Isomorphic Labs nears $2 billion raise to accelerate AI drug discovery
Isomorphic Labs is chasing more than $2 billion as investors test whether AlphaFold-era science can reach drug candidates, not just better protein maps.

The real proof question after AlphaFold is not whether AI can predict protein structure, but whether it can shorten the far messier path from target to drug candidate. Isomorphic Labs is now in advanced discussions to raise more than $2 billion, in a round expected to be led by Thrive Capital with Alphabet also said to be participating, a deal that would rank among the biggest capital raises in AI drug discovery.
The company, spun out of Google DeepMind in 2021, has made that bridge from computation to medicines the core of its pitch. Isomorphic Labs says its mission is to solve all disease and to build on and beyond AlphaFold, the system that helped Demis Hassabis and John Jumper win the 2024 Nobel Prize in Chemistry for protein structure prediction. That scientific pedigree has given the company unusual credibility with both pharmaceutical partners and investors, but the next step is harder: showing that model-driven discovery can produce programs that survive the jump into real drug development.
The strongest evidence so far is in its partnerships.

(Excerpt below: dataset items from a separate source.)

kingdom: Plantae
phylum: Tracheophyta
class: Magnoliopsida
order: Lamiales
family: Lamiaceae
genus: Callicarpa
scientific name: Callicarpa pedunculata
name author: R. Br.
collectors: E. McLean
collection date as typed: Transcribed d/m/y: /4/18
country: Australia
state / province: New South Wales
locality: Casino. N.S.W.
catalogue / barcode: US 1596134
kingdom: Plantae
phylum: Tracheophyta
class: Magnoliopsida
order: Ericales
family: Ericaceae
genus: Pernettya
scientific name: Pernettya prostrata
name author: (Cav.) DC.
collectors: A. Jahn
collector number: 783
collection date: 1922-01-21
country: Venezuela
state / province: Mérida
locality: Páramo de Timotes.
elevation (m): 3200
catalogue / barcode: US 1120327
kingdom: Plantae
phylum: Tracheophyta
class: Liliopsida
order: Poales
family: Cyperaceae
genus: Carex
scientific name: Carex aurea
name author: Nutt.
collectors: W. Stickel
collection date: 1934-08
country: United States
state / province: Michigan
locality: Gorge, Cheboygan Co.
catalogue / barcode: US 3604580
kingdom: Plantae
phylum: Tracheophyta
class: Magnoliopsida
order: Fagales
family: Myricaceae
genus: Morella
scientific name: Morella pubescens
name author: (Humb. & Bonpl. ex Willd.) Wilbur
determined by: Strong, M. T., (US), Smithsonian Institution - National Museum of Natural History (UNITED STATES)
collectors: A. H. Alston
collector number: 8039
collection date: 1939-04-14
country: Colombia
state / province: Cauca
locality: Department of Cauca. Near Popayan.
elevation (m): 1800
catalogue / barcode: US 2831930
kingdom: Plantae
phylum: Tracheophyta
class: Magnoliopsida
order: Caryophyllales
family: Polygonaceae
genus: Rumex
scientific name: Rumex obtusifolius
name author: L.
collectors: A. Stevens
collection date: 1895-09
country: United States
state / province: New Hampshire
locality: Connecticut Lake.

On January 7, 2024, Isomorphic Labs announced collaborations with Eli Lilly and Novartis that it said could be worth nearly $3 billion, excluding royalties from future drug sales. On February 18, 2025, it expanded the Novartis relationship by adding up to three additional research programs on the same financial terms as the original agreement. Those are the kinds of concrete, multi-program commitments that investors look for when they want to separate platform hype from translational progress.

Capital has followed that progress. On March 31, 2025, Isomorphic Labs said it raised $600 million in its first external funding round, led by Thrive Capital with participation from GV and follow-on capital from Alphabet. The new round, if completed, would dwarf that prior financing and could further tighten competition across AI-enabled biotech, where large checks now arrive faster than clinical proof.
Isomorphic Labs has also been building the infrastructure to operate like a global drug company rather than a research lab. In June 2025, it appointed Dr. Ben Wolf as chief medical officer and established a U.S. presence, extending beyond its London base. That move signaled an effort to scale the company’s translational and clinical ambitions alongside its machine-learning platform.

For investors, the size of the raise is only part of the story. The bigger test is whether Isomorphic Labs can turn Nobel-winning science, pharma partnerships, and expanding internal capability into drug programs that advance on timelines and terms that look more like a real pipeline than another inflation point in AI-biotech funding.